At some point, the Honeystreet area – including the canalside hamlet and the farm – was transferred from Woodborough civil parish to Alton. The Manor House (brick with a thatched roof) and Church Farmhouse (vitrified brick and red brick, slate roof) are both from the early 18th century.

==Local government==
The civil parish elects a parish council. It is in the area of Wiltshire Council, a unitary authority which is responsible for all significant local government functions.

==Church and chapel==
The Church of England parish church of St Mary Magdalene is on the northern edge of the village and is built in squared limestone. The present building is entirely from the 19th century but there is evidence of a 12th-century church on the site, and records of the church occur from the mid-13th century. In 1850, the chancel was rebuilt in 13th-century style by William Butterfield, and in 1861–2 T.H. Wyatt rebuilt the nave, with a south porch, lean-to vestry, and above the west gable a bell-cot for the single bell.

All Saints' Church, Manningford Bohune was transferred from Wilsford in 1924 to create the parish and benefice of Woodborough with Manningford Bohune. Honeystreet hamlet was transferred to the parish of Alton Barnes with Alton Priors in 1928. From 1951, the united benefice was held in plurality with Beechingstoke, and in 1961 Beechingstoke was added to the union. In 1972, a team ministry was established for the wider area, and today the church is part of the Vale of Pewsey group, alongside 15 others.

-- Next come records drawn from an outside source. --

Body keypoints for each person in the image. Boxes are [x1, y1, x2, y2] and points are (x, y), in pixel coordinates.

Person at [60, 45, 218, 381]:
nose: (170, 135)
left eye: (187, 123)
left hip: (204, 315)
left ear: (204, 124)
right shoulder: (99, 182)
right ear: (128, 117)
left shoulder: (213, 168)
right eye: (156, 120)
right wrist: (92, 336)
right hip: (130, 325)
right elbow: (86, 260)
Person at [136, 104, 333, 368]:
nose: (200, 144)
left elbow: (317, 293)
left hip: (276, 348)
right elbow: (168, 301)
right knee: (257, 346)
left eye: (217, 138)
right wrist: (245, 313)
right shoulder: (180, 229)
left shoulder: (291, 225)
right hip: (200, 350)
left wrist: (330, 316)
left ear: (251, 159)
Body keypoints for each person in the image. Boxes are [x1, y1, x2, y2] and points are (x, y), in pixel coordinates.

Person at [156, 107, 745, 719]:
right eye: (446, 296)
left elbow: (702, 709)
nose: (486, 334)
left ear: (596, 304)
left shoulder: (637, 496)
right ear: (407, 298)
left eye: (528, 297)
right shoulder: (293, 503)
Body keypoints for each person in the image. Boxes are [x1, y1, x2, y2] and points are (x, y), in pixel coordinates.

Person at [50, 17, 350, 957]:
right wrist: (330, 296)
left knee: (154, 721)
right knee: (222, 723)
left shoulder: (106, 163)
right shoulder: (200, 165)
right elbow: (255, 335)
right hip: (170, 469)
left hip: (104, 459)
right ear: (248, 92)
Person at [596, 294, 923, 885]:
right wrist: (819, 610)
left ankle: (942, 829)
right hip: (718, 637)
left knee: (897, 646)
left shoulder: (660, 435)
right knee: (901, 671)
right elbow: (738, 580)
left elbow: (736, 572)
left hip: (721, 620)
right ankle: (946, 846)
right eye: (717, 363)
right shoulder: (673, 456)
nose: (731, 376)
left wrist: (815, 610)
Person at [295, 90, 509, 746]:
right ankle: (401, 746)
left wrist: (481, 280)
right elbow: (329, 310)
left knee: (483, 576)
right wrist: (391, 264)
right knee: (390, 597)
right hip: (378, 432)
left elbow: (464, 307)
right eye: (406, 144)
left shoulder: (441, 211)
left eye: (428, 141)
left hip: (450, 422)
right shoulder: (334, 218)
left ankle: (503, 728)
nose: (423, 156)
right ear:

A Wesleyan Methodist chapel opened in 1822 and closed in 1970.

==Transport==
The Kennet and Avon Canal, opened in 1810, crosses the parish. A wharf at Honeystreet, a short distance to the north of the parish, handled cargo for the area. The Reading to Taunton railway line, built in 1862, became the southern boundary of the parish; station, which was south of the village off Broad Street, closed in 1966 making the nearest station. There are no main roads in the parish. Minor roads provide links to Alton Barnes to the north, Pewsey to the west, and to the south through other villages to the A342 Devizes–Upavon road.

==Amenities==
Woodborough C of E Primary School serves the parish and surrounding area. The building began as a National School in 1873.

The village has a social club. The nearest pub is at Bottlesford.